- Document excerpt -

I
collect echoes. Blues echoes mainly, but you can savor echoes with all five of
your senses, you know. Take Famous Dave’s Bluesfests. The last one was about 15
years ago, and it’s still echoing in my head with all kinds of sensory residues.
Include the following: the feel of cool grass on a hot day or my bare feet
swishing in a diminutive waterfall, the smell of wood smoke, the tang of
succulent ribs and coleslaw, a fascinating kaleidoscope of visuals in a vivid
afternoon, and of course music – full senses five echoing, echoing, echoing…
It
was a macking good blues festival, that last one. Heard 7 bands in 5.5
hrs. Didn't leave till it got really packed, but there were never fewer
than several hundred aficionados merging from every walk of life at Peavey
Plaza. Two stages, sort of alternating, and you could sit there with your
feet in the cascades or dance in the shallow pools. I hung out mostly where
you could talk to musicians off to the side of whichever stage was live. You’d
think you were sitting next to a homeless person, and next thing they’d whip
out a harmonica, plug into a small player, and amp out a few licks.
Great
quality bands, though I only saw two sax players, and one sucked (even though
he was blowing -- har-har). To be fair, he was an octave too low, trying to
play under a guy with a bugle, which damn near wipes out an alto
sax. There is no cure for the common bugle. The other, a T-sax female
from Detroit, was really solid. Not the most finessed, but she was a romping
good phraser with incredible power. Reminded me of Dutch T-saxer Candy Dulfer
who is superb and eye “Candy” to boot.
Saw
a barefoot drummer from Texas, and a few legends of blues who looked to be at
death’s door, packed in zoot suits or spangled gowns as if for their funerals. After
they were helped onto the stage, you stopped feeling bad for them because the
first notes kick-started their pulses all the way to over-drive. Bands fed off
crowds, crowds fed off bands, and so a lot of the show was out front.
A
Damon Runyon gallery of characters showed up each year for Bluesfest. Picture
Colonel Sanders in a Peter Max psychedelic suit with red suspenders. Picture an
ancient woman with white gloves, frail but dressed like Shirley Temple in pale
blue chiffon and swaying to the music as she twirls a white parasol. Picture a
denim-clad rocker, festooned with key chains, jerking spasmodically to the beats.

- Data under study -
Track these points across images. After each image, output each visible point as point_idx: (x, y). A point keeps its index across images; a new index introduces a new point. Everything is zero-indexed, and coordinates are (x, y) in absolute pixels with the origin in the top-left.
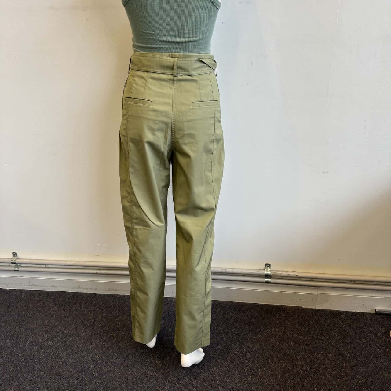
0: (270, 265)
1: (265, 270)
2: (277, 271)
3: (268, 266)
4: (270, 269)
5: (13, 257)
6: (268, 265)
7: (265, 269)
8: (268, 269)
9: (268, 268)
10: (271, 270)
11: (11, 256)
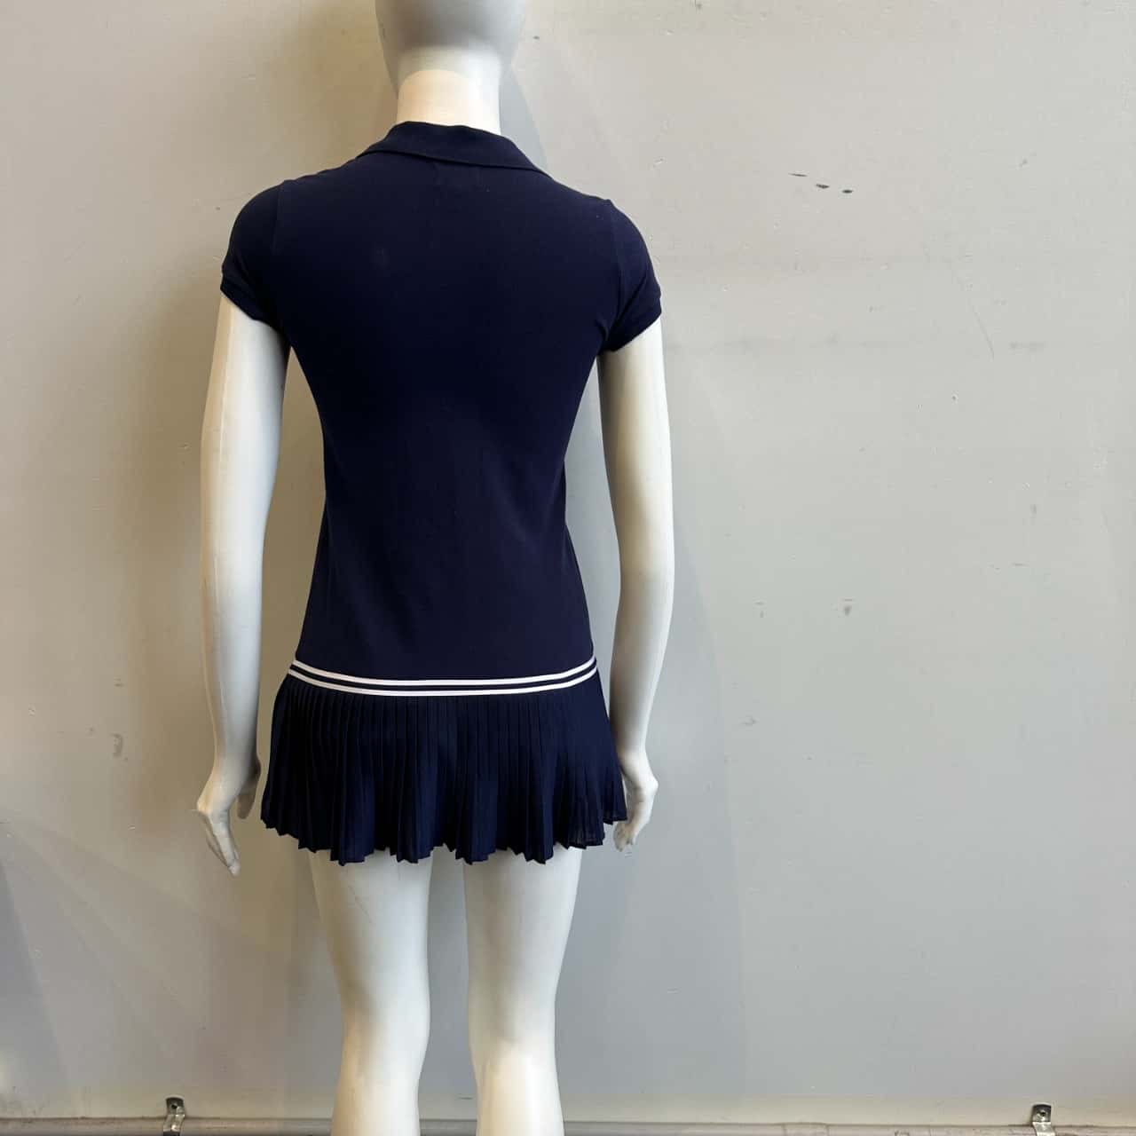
0: (1050, 1107)
1: (1032, 1126)
2: (1070, 1126)
3: (1043, 1114)
4: (1049, 1123)
5: (169, 1112)
6: (1043, 1111)
7: (1034, 1123)
8: (1043, 1123)
9: (1044, 1119)
10: (1053, 1124)
11: (162, 1109)
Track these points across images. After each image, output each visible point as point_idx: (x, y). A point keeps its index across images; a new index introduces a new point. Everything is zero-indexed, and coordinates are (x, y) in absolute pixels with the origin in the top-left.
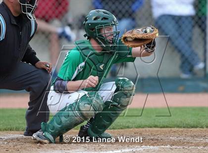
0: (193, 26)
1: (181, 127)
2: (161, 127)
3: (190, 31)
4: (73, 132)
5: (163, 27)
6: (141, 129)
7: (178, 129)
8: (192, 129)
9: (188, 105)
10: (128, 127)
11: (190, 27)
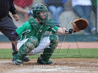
0: (91, 11)
1: (85, 58)
2: (76, 58)
3: (90, 13)
4: (35, 60)
5: (77, 11)
6: (66, 59)
7: (83, 59)
8: (90, 59)
9: (88, 47)
10: (60, 58)
11: (89, 11)
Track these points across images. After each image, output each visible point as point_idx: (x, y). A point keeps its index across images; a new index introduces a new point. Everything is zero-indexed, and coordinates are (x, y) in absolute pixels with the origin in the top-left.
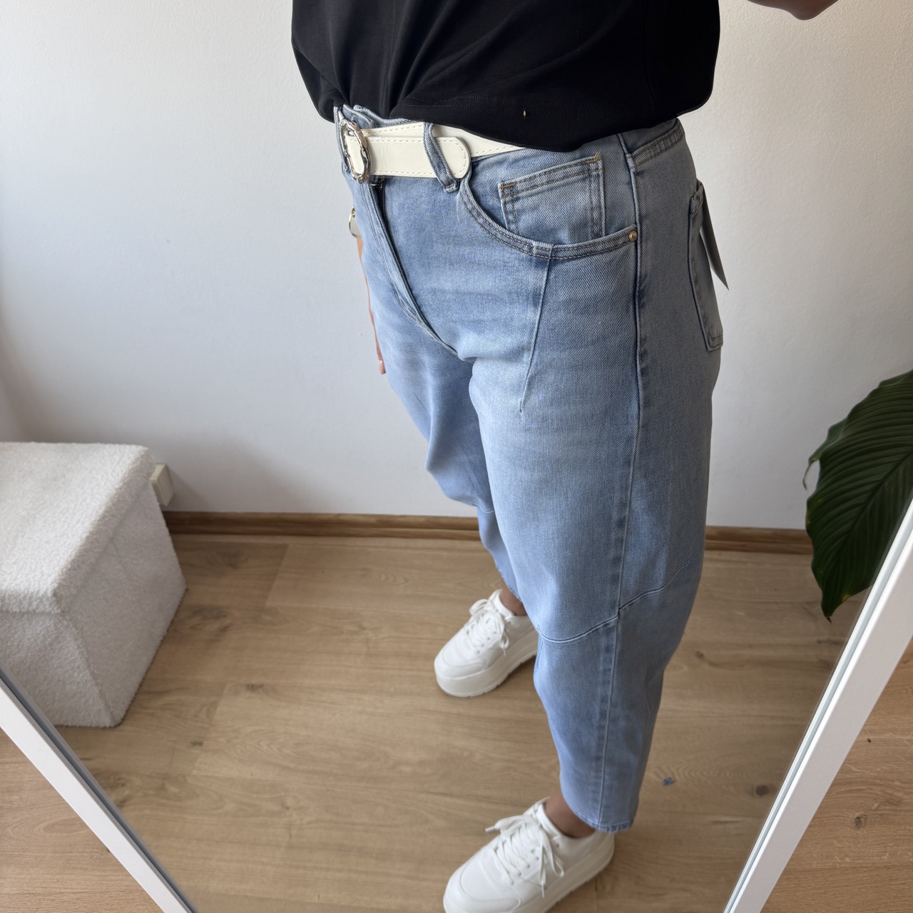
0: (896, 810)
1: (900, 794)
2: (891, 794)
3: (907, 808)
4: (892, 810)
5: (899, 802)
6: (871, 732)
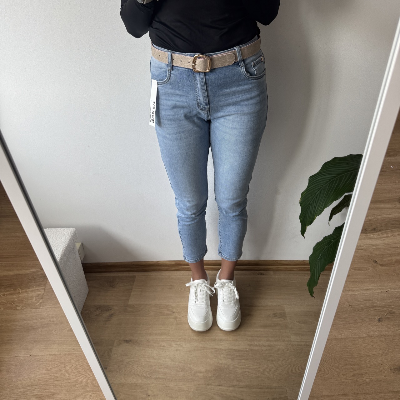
0: (393, 316)
1: (394, 310)
2: (391, 310)
3: (397, 315)
4: (392, 316)
5: (394, 313)
6: (382, 289)
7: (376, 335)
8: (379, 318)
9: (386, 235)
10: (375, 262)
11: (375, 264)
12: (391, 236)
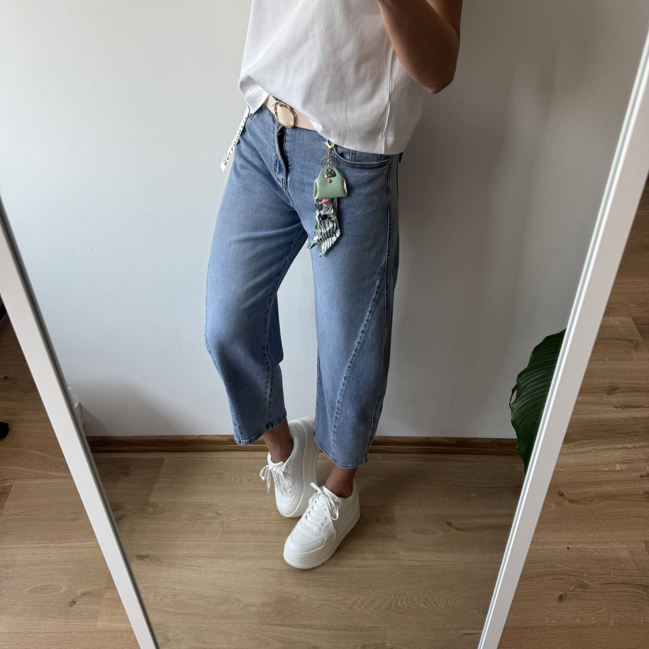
0: (585, 592)
1: (587, 582)
2: (580, 581)
3: (592, 590)
4: (583, 591)
5: (586, 587)
6: (569, 543)
7: (553, 625)
8: (560, 593)
9: (582, 450)
10: (561, 495)
11: (560, 499)
12: (590, 451)
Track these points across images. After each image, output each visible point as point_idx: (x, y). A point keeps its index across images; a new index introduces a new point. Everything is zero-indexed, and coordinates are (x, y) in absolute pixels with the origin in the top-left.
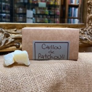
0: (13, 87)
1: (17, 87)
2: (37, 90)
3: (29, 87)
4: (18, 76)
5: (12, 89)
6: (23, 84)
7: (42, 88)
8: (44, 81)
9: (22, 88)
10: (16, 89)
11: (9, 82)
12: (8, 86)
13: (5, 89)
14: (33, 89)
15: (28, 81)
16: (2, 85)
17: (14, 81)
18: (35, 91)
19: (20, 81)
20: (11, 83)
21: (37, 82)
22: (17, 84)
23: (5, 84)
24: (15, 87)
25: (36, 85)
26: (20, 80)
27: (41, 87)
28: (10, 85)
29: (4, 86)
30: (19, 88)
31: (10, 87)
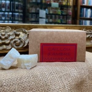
0: (43, 84)
1: (46, 84)
2: (64, 87)
3: (57, 84)
4: (47, 74)
5: (42, 86)
6: (51, 81)
7: (69, 85)
8: (70, 79)
9: (50, 85)
10: (46, 86)
11: (39, 79)
12: (38, 83)
13: (36, 86)
14: (60, 86)
15: (56, 79)
16: (33, 82)
17: (44, 79)
18: (62, 88)
19: (48, 79)
20: (40, 80)
21: (64, 80)
22: (46, 82)
23: (35, 81)
24: (45, 84)
25: (63, 82)
26: (49, 77)
27: (67, 84)
28: (40, 82)
29: (35, 83)
30: (48, 85)
31: (40, 84)
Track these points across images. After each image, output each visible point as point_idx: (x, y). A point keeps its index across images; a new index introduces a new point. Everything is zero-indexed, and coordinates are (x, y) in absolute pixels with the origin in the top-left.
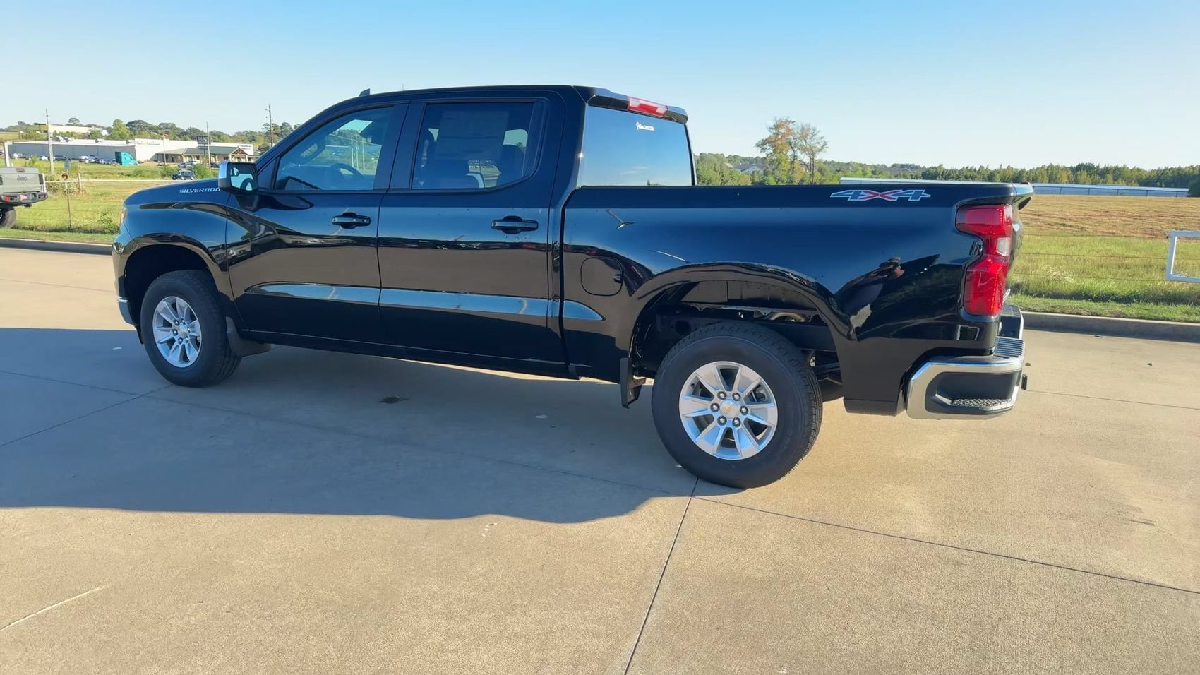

- Task instructions -
[a] Render the listing as a Markdown table with the columns Row and Entry, starting with its first line and going on through the line with "11: (89, 11)", both included. Number each line in Row, leave out blank lines, and omit the pictures.
[b] Continue the recollection of Famous Dave's Bluesfests from the point where it stops.

- Task-by-task results -
[a]
| Row | Entry |
|---|---|
| 1 | Track these points across images. After each image, output each visible point as point_idx: (x, y). A point keeps its index across images; a new index introduces a new point. Everything is zero-indexed, and coordinates are (x, y) in absolute pixels with the origin in the top-left. |
| 2 | 0: (270, 265) |
| 3 | 1: (265, 270) |
| 4 | 2: (277, 271) |
| 5 | 3: (268, 266) |
| 6 | 4: (270, 269) |
| 7 | 5: (13, 257) |
| 8 | 6: (268, 265) |
| 9 | 7: (265, 269) |
| 10 | 8: (268, 269) |
| 11 | 9: (268, 268) |
| 12 | 10: (271, 270) |
| 13 | 11: (11, 256) |
| 14 | 0: (1050, 1107) |
| 15 | 1: (1032, 1126) |
| 16 | 2: (1070, 1126) |
| 17 | 3: (1043, 1114) |
| 18 | 4: (1049, 1123) |
| 19 | 5: (169, 1112) |
| 20 | 6: (1043, 1111) |
| 21 | 7: (1034, 1123) |
| 22 | 8: (1043, 1123) |
| 23 | 9: (1044, 1119) |
| 24 | 10: (1053, 1124) |
| 25 | 11: (162, 1109) |
| 26 | Track these points across images. After each image, output each visible point as point_idx: (x, y). A point keeps its index across images; a new index introduces a new point. Everything is zero-indexed, and coordinates are (x, y) in absolute pixels with the origin in the top-left. |
| 27 | 0: (193, 26) |
| 28 | 1: (181, 127) |
| 29 | 2: (161, 127) |
| 30 | 3: (190, 31) |
| 31 | 4: (73, 132) |
| 32 | 5: (163, 27) |
| 33 | 6: (141, 129) |
| 34 | 7: (178, 129) |
| 35 | 8: (192, 129) |
| 36 | 9: (188, 105) |
| 37 | 10: (128, 127) |
| 38 | 11: (190, 27) |
| 39 | 0: (91, 11) |
| 40 | 1: (85, 58) |
| 41 | 2: (76, 58) |
| 42 | 3: (90, 13) |
| 43 | 4: (35, 60) |
| 44 | 5: (77, 11) |
| 45 | 6: (66, 59) |
| 46 | 7: (83, 59) |
| 47 | 8: (90, 59) |
| 48 | 9: (88, 47) |
| 49 | 10: (60, 58) |
| 50 | 11: (89, 11) |

[b]
Frowzy femmes in gingham. A shirt that reads, “Suck, Bang, Blow.” All ages,
including babies at the breast. Only three sexes: male, female, hybrid. Street
people, wheelchair invalids and the nouveau riche letting it all hang out in
one melting pot. Famous Dave’s Bluesfests rivaled the atmospheres of Monterrey,
Altamont or Woodstock.
What?
You don’t like blues? But blues are just about every kind of music played every
which way through every kind of instrument. Check that. Never saw a slap base
or a steam calliope. Apologies to the fried rice and vegan crowd, but I
did my best to pay Famous Dave back by eating porcine ribs till I oinked. Chasers
were chocolate chip cookie dough ice cream, burgundy black cherry ice cream,
mocha expresso ice cream, et al (and I did et all). Every spring has a seminal weekend,
and that was it for me: air palpable with passion and music, a perfect temp that
practically commands all creatures of nature to spawn or do some related
activity, fascinating people, dancing in the water at dusk. Shame the Festivals
came to an end. Seven kinds of fun.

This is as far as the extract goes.